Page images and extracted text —
══════════

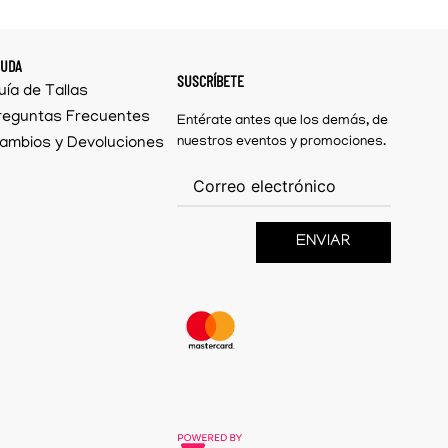
YUDA
SUSCRÍBETE
uía de Tallas
reguntas Frecuentes
Entérate antes que los demás, de
ambios y Devoluciones
nuestros eventos y promociones.
ENVIAR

══════════

Job item — Go through the entries and retype each one exactly, skipping any image.

Answer for the task —
YUDA
SUSCRÍBETE
uía de Tallas
reguntas Frecuentes
Entérate antes que los demás, de
ambios y Devoluciones
nuestros eventos y promociones.
ENVIAR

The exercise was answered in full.